**What you are asked to do**
Print every entry, word for word, and skip the images.

Collection entries
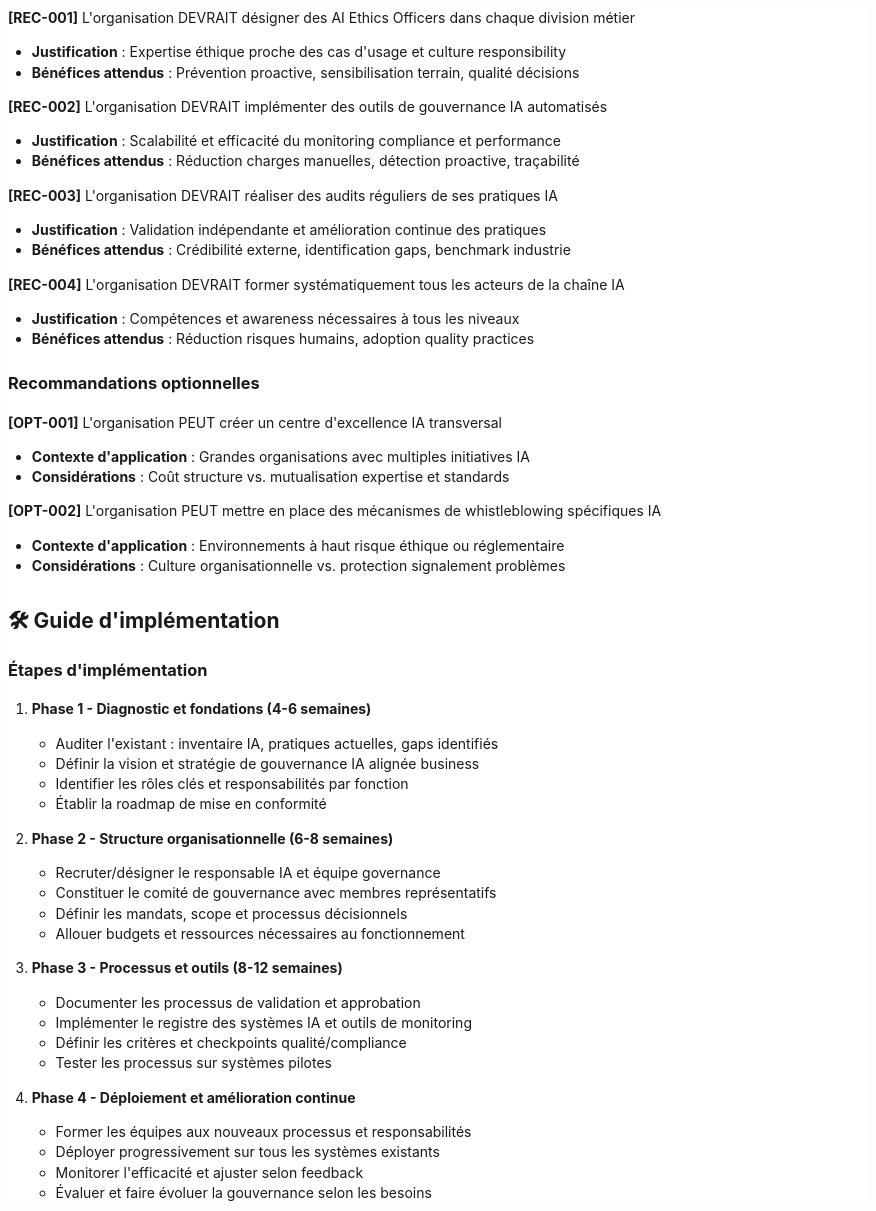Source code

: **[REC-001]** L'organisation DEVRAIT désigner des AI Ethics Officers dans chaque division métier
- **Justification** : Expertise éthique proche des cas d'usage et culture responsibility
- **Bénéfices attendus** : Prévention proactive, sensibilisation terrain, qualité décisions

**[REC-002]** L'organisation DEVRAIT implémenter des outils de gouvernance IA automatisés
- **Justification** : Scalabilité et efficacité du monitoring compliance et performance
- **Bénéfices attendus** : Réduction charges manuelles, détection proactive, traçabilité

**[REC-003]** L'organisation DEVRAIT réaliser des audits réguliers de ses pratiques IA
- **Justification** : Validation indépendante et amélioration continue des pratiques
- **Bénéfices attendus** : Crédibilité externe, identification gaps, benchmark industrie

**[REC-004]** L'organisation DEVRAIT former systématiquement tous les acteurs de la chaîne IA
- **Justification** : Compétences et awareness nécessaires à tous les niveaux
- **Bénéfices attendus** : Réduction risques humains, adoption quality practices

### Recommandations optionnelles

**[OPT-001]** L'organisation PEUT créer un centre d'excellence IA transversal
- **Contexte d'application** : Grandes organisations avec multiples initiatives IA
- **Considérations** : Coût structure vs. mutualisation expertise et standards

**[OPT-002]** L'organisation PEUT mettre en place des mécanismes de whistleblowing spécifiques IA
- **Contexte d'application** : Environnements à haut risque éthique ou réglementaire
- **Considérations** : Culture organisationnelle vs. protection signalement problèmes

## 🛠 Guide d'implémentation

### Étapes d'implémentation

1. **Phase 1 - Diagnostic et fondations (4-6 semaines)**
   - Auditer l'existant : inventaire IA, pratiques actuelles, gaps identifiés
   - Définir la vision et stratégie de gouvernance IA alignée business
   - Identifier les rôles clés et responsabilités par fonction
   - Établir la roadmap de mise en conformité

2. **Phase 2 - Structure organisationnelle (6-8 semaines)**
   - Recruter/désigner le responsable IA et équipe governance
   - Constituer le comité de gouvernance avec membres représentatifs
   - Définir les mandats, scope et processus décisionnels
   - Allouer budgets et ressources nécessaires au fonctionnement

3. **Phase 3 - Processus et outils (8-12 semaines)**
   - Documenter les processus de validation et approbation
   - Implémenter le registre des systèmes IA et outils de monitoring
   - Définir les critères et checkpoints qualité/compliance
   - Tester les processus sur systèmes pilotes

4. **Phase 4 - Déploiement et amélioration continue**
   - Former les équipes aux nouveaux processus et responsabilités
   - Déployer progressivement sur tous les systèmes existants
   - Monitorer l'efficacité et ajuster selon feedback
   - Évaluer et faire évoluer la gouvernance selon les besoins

**Answer to the exercise**
Source code

: **[REC-001]** L'organisation DEVRAIT désigner des AI Ethics Officers dans chaque division métier
- **Justification** : Expertise éthique proche des cas d'usage et culture responsibility
- **Bénéfices attendus** : Prévention proactive, sensibilisation terrain, qualité décisions

**[REC-002]** L'organisation DEVRAIT implémenter des outils de gouvernance IA automatisés
- **Justification** : Scalabilité et efficacité du monitoring compliance et performance
- **Bénéfices attendus** : Réduction charges manuelles, détection proactive, traçabilité

**[REC-003]** L'organisation DEVRAIT réaliser des audits réguliers de ses pratiques IA
- **Justification** : Validation indépendante et amélioration continue des pratiques
- **Bénéfices attendus** : Crédibilité externe, identification gaps, benchmark industrie

**[REC-004]** L'organisation DEVRAIT former systématiquement tous les acteurs de la chaîne IA
- **Justification** : Compétences et awareness nécessaires à tous les niveaux
- **Bénéfices attendus** : Réduction risques humains, adoption quality practices

### Recommandations optionnelles

**[OPT-001]** L'organisation PEUT créer un centre d'excellence IA transversal
- **Contexte d'application** : Grandes organisations avec multiples initiatives IA
- **Considérations** : Coût structure vs. mutualisation expertise et standards

**[OPT-002]** L'organisation PEUT mettre en place des mécanismes de whistleblowing spécifiques IA
- **Contexte d'application** : Environnements à haut risque éthique ou réglementaire
- **Considérations** : Culture organisationnelle vs. protection signalement problèmes

## 🛠 Guide d'implémentation

### Étapes d'implémentation

1. **Phase 1 - Diagnostic et fondations (4-6 semaines)**
   - Auditer l'existant : inventaire IA, pratiques actuelles, gaps identifiés
   - Définir la vision et stratégie de gouvernance IA alignée business
   - Identifier les rôles clés et responsabilités par fonction
   - Établir la roadmap de mise en conformité

2. **Phase 2 - Structure organisationnelle (6-8 semaines)**
   - Recruter/désigner le responsable IA et équipe governance
   - Constituer le comité de gouvernance avec membres représentatifs
   - Définir les mandats, scope et processus décisionnels
   - Allouer budgets et ressources nécessaires au fonctionnement

3. **Phase 3 - Processus et outils (8-12 semaines)**
   - Documenter les processus de validation et approbation
   - Implémenter le registre des systèmes IA et outils de monitoring
   - Définir les critères et checkpoints qualité/compliance
   - Tester les processus sur systèmes pilotes

4. **Phase 4 - Déploiement et amélioration continue**
   - Former les équipes aux nouveaux processus et responsabilités
   - Déployer progressivement sur tous les systèmes existants
   - Monitorer l'efficacité et ajuster selon feedback
   - Évaluer et faire évoluer la gouvernance selon les besoins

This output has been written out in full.